Cash at Amazon Go: How this digital reversal could be a boon
Amazon Go is caving to rising pressure from cities and states banning cashless stores and planning to introduce cash-acceptance to a model whose entire premise was about eliminating the friction of checkout with a seamless, card-based checkout.
The decision may turn out to be a benefit for Amazon, resulting in a cash-reload network that could become a gateway to its e-commerce empire. This would solve another growing problem for marginalized cash users, as more brick-and-mortar stores close.
“We are working to accept cash at Amazon Go. Paying cash at Amazon Go will work as you would expect: You’ll check out, pay with cash, and then get your change,” an Amazon spokesperson said in an emailed statement. CNBC first reported the move, leaked from a company meeting.
Amazon did not explain how it will factor cash acceptance into its stores, which are designed to register customers by scanning a mobile app at a turnstile, then tracking their purchases as they go through the store. Amazon Go charges these sales to a card on file when the store detects the customer has left.
Observers expect Amazon Go will add a work-around for customers who want to pay with cash that won’t interfere with the core concept.
“Amazon Go is based on the ‘just walk out’ idea, so cash-paying customers likely will check in like any other shopper via the app, but they’ll select ‘cash’ and walk to a kiosk at the side where they can preload cash to cover their purchases in advance,” said Richard Crone, a principal with Crone Consulting LLC.
The effect could be that Amazon Go's cash-centric customers will end up storing cash within the Amazon Go app for future use at those stores or for shopping online with Amazon, Crone theorizes.
“Using machines probably from the same companies that make ATMs, Amazon Go could create its own national cash-reload network along the lines of what Walmart and PayPal and Western Union have done at stores,” Crone said.
This could provide relief for cash-centric customers whose brick-and-mortar shopping options are narrowing, with more widespread closures of chains like Payless ShoeSource.
Amazon reportedly plans to open up to 3,000 Amazon Go stores in the next two years, primarily in high-traffic areas where quick checkouts are in high demand.
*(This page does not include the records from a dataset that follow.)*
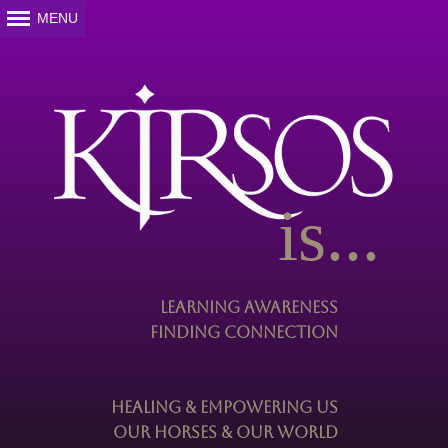
is...
Learning Awareness
Finding Connection
Healing & Empowering Us
Our Horses & Our World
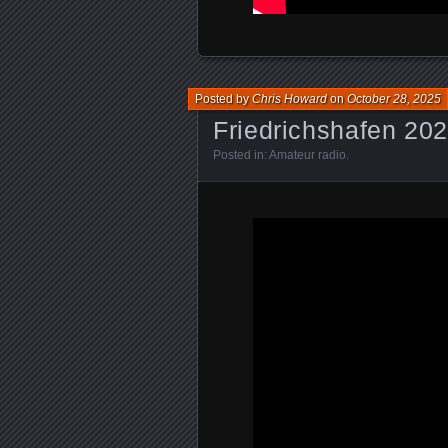
Posted by
Chris Howard
on
October 28, 2025
Friedrichshafen 20
Posted in:
Amateur radio
.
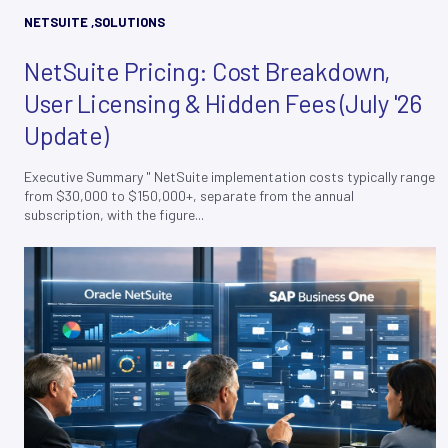
NETSUITE
,
SOLUTIONS
NetSuite Pricing: Cost Breakdown,
User Licensing & Hidden Fees (July '26
Update)
Executive Summary " NetSuite implementation costs typically range
from $30,000 to $150,000+, separate from the annual
subscription, with the figure...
Many other retailers, such as the sweetgreen restaurant chain, eschew cash in a more traditional retail model.
The growing number of restaurants moving to a cashless model for efficiency drew the ire of lawmakers in various jurisdictions from New York to California.
For Amazon Go, these laws created a dilemma that looked like it could thwart its expansion. For example, a new law in New Jersey went into effect last month banning cashless businesses, and Amazon operates a cashless bookstore in Paramus, N.J.
The Paramus law likely was a catalyst in Amazon’s decision to broadly integrate cash at its other brick-and-mortar stores.
Amazon didn’t provide a timeline for when it will roll out its cash-acceptance solution at the handful of existing Amazon Go stores, but Crone expects the news will trigger other industry effects.
“Amazon Go is changing the way retailers handle check-in — to monitor customers’ purchase decisions — and speeding up checkout," Crone said. "Other stores and restaurants are going to take notice, opening up a new channel for the NCRs, Diebold Nixdorfs, Toshibas and other equipment makers that are already developing cashierless checkout solutions with a cash element.”